_WHAT THE TASK ASKS_
Revise the listing from the line with "Is there any" through the end, changing "slice" to "wedge" and keeping everything else the same. Leave the pictures out of your answer.

Records in a dataset:
-*-

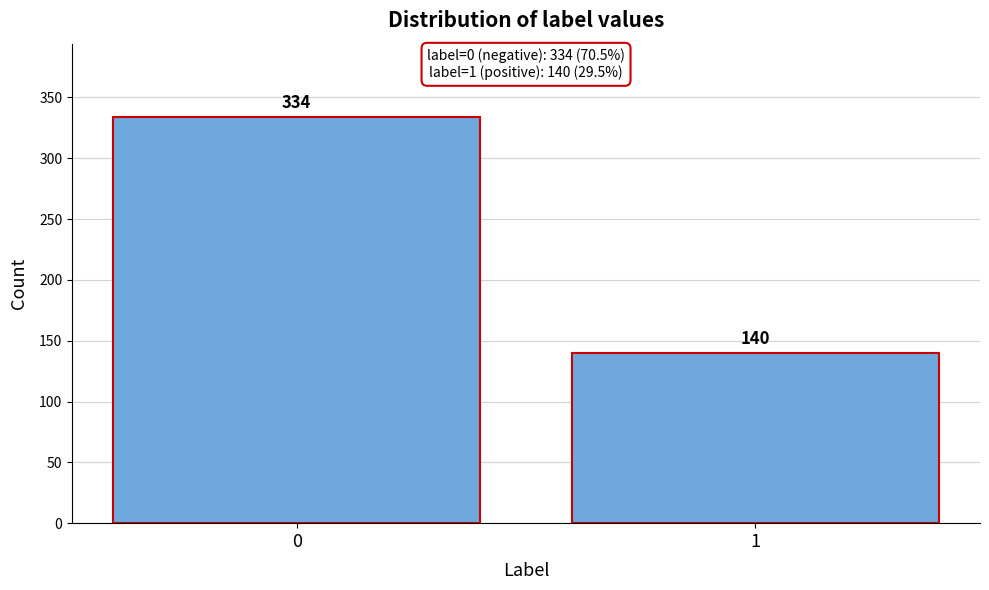

Reading right to left, what are all the values shown in this chart?

140	334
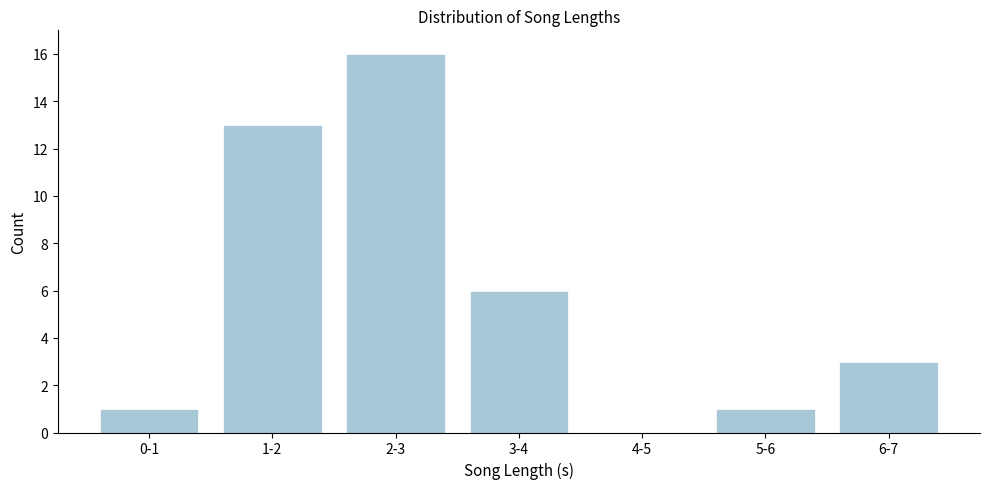

Reading left to right, list all the values displayed in this chart.

0-1=1	1-2=13	2-3=16	3-4=6	4-5=0	5-6=1	6-7=3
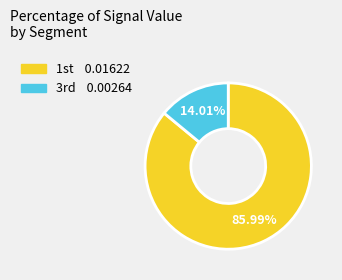

Is there any slice that represents more than half of the pie?

Yes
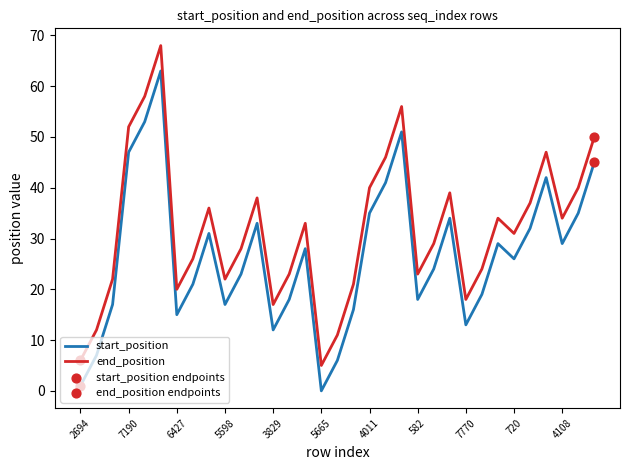

True or false: end_position and start_position cross at least once.

False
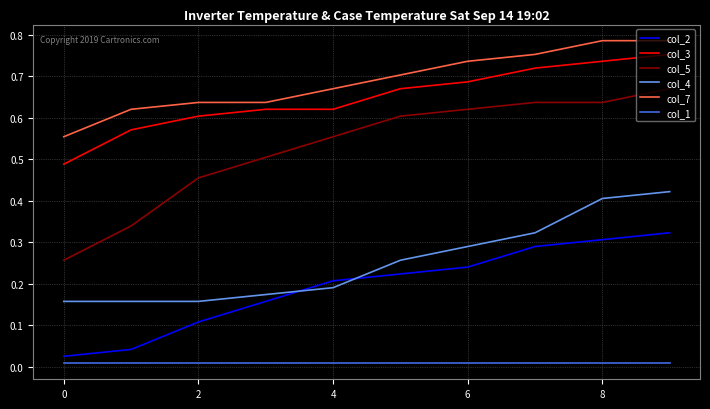

Which series ends up on top after the final intersection of col_2 and col_4?

col_4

-*-

_ANSWER TO THIS TASK_
Is there any wedge that represents more than half of the pie?

Yes

True or false: end_position and start_position cross at least once.

False

Which series ends up on top after the final intersection of col_2 and col_4?

col_4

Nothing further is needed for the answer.